Exercise data:
========
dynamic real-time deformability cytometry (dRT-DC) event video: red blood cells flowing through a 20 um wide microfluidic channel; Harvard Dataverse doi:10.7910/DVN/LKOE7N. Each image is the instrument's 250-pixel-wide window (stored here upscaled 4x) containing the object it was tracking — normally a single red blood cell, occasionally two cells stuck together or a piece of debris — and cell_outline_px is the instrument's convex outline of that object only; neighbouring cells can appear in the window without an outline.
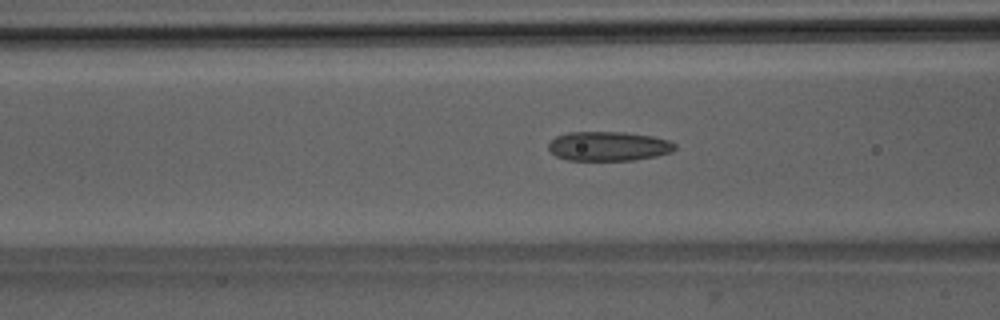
{"species": "Egyptian fruit bat (a non-hibernating species)", "species_latin": "Rousettus aegyptiacus", "temperature_condition": "room temperature", "stored_images_in_passage": 36, "camera_frame_rate_fps": 3000, "um_per_image_px": 0.085, "animal": {"sex": "male"}, "frame": {"image": 1, "passage_image": 5, "time_ms": 1.333, "image_size_px": [1000, 320], "cell_outline_px": [[676, 148], [672, 152], [656, 156], [632, 160], [568, 160], [556, 156], [548, 148], [548, 144], [556, 136], [568, 132], [624, 132], [652, 136], [668, 140], [676, 144]], "centroid_in_image_um": [51.73, 12.42], "position_along_channel_um": 114.9, "area_um2": 21.62}}
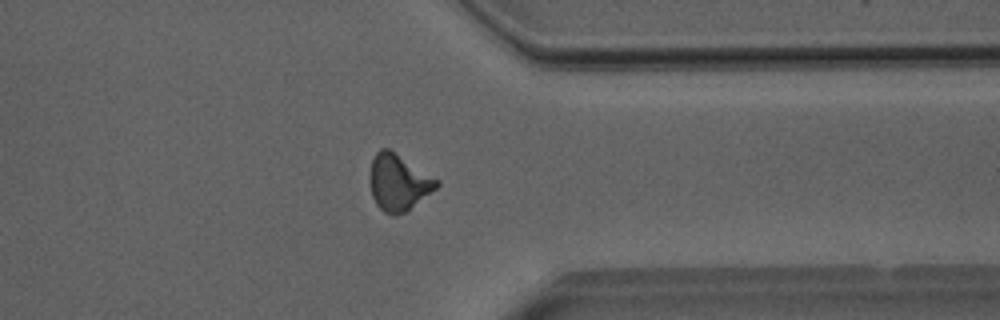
{"frame": {"image": 2, "passage_image": 25, "time_ms": 8.0, "image_size_px": [1000, 320], "cell_outline_px": [[440, 184], [436, 188], [404, 212], [392, 216], [384, 212], [376, 204], [372, 196], [368, 180], [368, 176], [372, 160], [376, 152], [380, 148], [388, 148], [440, 180]], "centroid_in_image_um": [33.83, 15.49], "position_along_channel_um": 377.6, "area_um2": 21.91}}
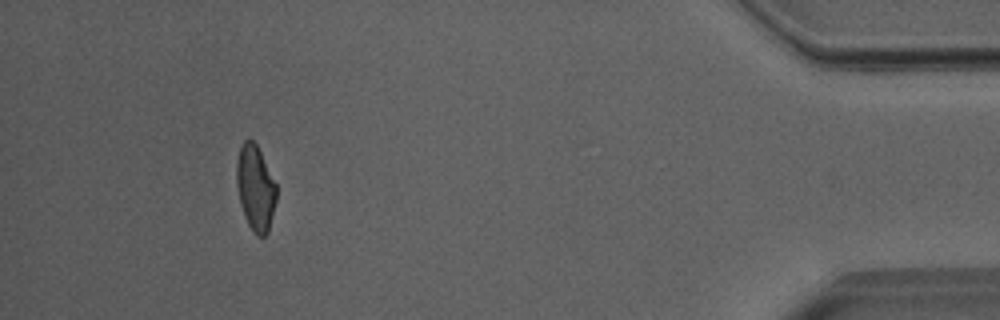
{"frame": {"image": 3, "passage_image": 32, "time_ms": 10.333, "image_size_px": [1000, 320], "cell_outline_px": [[276, 200], [268, 232], [264, 236], [256, 236], [252, 232], [244, 216], [240, 204], [236, 184], [236, 160], [240, 148], [244, 140], [252, 140], [256, 144], [276, 184]], "centroid_in_image_um": [21.69, 16.0], "position_along_channel_um": 413.5, "area_um2": 19.77}, "authors_computed_cell_mechanics": {"area_um2": 21.0392, "velocity_mm_per_s": 4.0127, "shape_relaxation_time_tau1_ms": 6.4715, "shape_relaxation_time_tau2_ms": 1.6559, "deformation_change_tau1": 0.1566, "deformation_change_tau2": 0.0801}}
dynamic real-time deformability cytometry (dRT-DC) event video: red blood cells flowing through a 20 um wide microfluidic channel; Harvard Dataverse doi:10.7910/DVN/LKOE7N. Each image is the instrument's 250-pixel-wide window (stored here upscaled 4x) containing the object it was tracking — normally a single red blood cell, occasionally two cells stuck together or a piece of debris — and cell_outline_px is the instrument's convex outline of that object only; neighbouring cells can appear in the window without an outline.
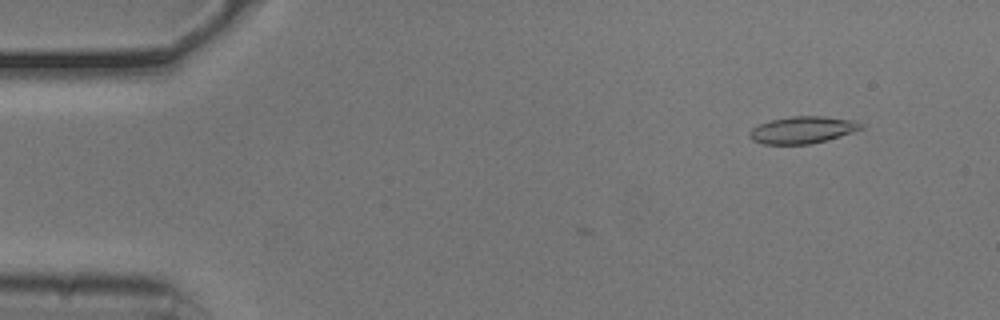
========
The exercise:
Copy out all of the data word for word. Do not carry over any picture.

Task output:
dynamic real-time deformability cytometry (dRT-DC) event video: red blood cells flowing through a 20 um wide microfluidic channel; Harvard Dataverse doi:10.7910/DVN/LKOE7N. Each image is the instrument's 250-pixel-wide window (stored here upscaled 4x) containing the object it was tracking — normally a single red blood cell, occasionally two cells stuck together or a piece of debris — and cell_outline_px is the instrument's convex outline of that object only; neighbouring cells can appear in the window without an outline.
{"species": "Egyptian fruit bat (a non-hibernating species)", "species_latin": "Rousettus aegyptiacus", "temperature_condition": "room temperature", "stored_images_in_passage": 36, "camera_frame_rate_fps": 3000, "um_per_image_px": 0.085, "animal": {"sex": "male"}, "frame": {"image": 1, "passage_image": 5, "time_ms": 1.333, "image_size_px": [1000, 320], "cell_outline_px": [[676, 148], [672, 152], [656, 156], [632, 160], [568, 160], [556, 156], [548, 148], [548, 144], [556, 136], [568, 132], [624, 132], [652, 136], [668, 140], [676, 144]], "centroid_in_image_um": [51.73, 12.42], "position_along_channel_um": 114.9, "area_um2": 21.62}}
{"frame": {"image": 2, "passage_image": 25, "time_ms": 8.0, "image_size_px": [1000, 320], "cell_outline_px": [[440, 184], [436, 188], [404, 212], [392, 216], [384, 212], [376, 204], [372, 196], [368, 180], [368, 176], [372, 160], [376, 152], [380, 148], [388, 148], [440, 180]], "centroid_in_image_um": [33.83, 15.49], "position_along_channel_um": 377.6, "area_um2": 21.91}}
{"frame": {"image": 3, "passage_image": 32, "time_ms": 10.333, "image_size_px": [1000, 320], "cell_outline_px": [[276, 200], [268, 232], [264, 236], [256, 236], [252, 232], [244, 216], [240, 204], [236, 184], [236, 160], [240, 148], [244, 140], [252, 140], [256, 144], [276, 184]], "centroid_in_image_um": [21.69, 16.0], "position_along_channel_um": 413.5, "area_um2": 19.77}, "authors_computed_cell_mechanics": {"area_um2": 21.0392, "velocity_mm_per_s": 4.0127, "shape_relaxation_time_tau1_ms": 6.4715, "shape_relaxation_time_tau2_ms": 1.6559, "deformation_change_tau1": 0.1566, "deformation_change_tau2": 0.0801}}
dynamic real-time deformability cytometry (dRT-DC) event video: red blood cells flowing through a 20 um wide microfluidic channel; Harvard Dataverse doi:10.7910/DVN/LKOE7N. Each image is the instrument's 250-pixel-wide window (stored here upscaled 4x) containing the object it was tracking — normally a single red blood cell, occasionally two cells stuck together or a piece of debris — and cell_outline_px is the instrument's convex outline of that object only; neighbouring cells can appear in the window without an outline.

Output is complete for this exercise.